Gas policy in Kazakhstan at a crossroads
Since restoring order, Tokayev has turned his attention to political and economic reforms designed to satisfy the population’s demands for change. This has been a period of highly reactive and – at times – contradictory policymaking.
In terms of gas policy, the government remains ostensibly committed to price liberalisation. It has also set out measures to allow for the consumer price cap to be increased more regularly and extended its tiered pricing system. This will allow QazaqGaz to charge more to industrial consumers as well as Kazakhstan’s growing crypto mining sector while protecting the most vulnerable household consumers.
While gas producers will welcome these statements, they will also note the reality on the ground. In practice, the government has restored price controls on LPG and has not clarified the timetable for the phased liberalisation of natural gas prices. It is not likely to increase prices until it sees an improvement in living standards.
While ostensibly a step towards price liberalisation, the creation of extra price categories maintains the policy of shielding the country’s largest consumer base. Though politically prudent, it only puts off a decision that will have to be implemented in the long term.
The government has also done little to remove the monopoly power of QazaqGaz. While the government is planning to give producers the ability to independently negotiate offtake prices with QazaqGaz, there is little incentive for the state monopoly to offer concessions to these producers.
Moreover, the company is getting directly involved in gas production with the opening of a new exploration and production subsidiary, announced on November 3. This will see investors compete alongside a state monopoly for access to gas-producing assets.
In another decision that is likely to weaken the investment climate, the government has announced that it will begin curtailing gas exports by 2023 – a knee-jerk reaction to fears of gas shortages and further popular unrest. The fear of shortages is such that Tokayev, in July, unilaterally called for the Tengiz project to supply an extra 2bn m3/year of gas.
This decision to curtail exports marks a missed opportunity by the Kazakh government. It could have encouraged investment by offering producers quotas for gas exports in exchange for supplying the domestic market. If carefully managed, such a method could have seen domestic needs served while allowing producers to generate profits on the export market.
Finding a middle path to gas reform
There are no easy solutions to Kazakhstan’s gas dilemma. Tokayev has demonstrated a consistent desire to see market reform in the gas sector.
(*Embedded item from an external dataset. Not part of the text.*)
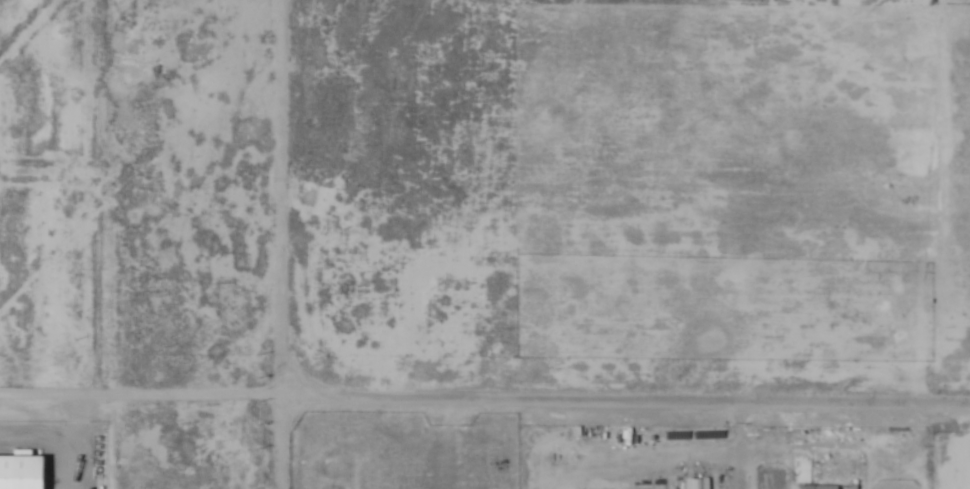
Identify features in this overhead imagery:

However, in the face of overwhelming social pressure, the government has largely reverted to its existing policy of controlling prices.
The president will go to the polls on November 20 in a presidential election that will mark the final act of a year of turmoil in Kazakhstan. A shoo-in for a second term, Tokayev is likely to appoint a cabinet in his image and could begin to move away from the reactive approach of this year as the events of January 2022 draw further in the distance.
While Kazakhstan’s socio-economic problems will remain front and centre for the foreseeable future – particularly as the current global economic turmoil rolls on – the Tokayev administration may yet navigate a middle ground that allows it to conduct real market reform in the gas sector while not incurring the wrath of a beleaguered population that is extremely sensitive to price rises.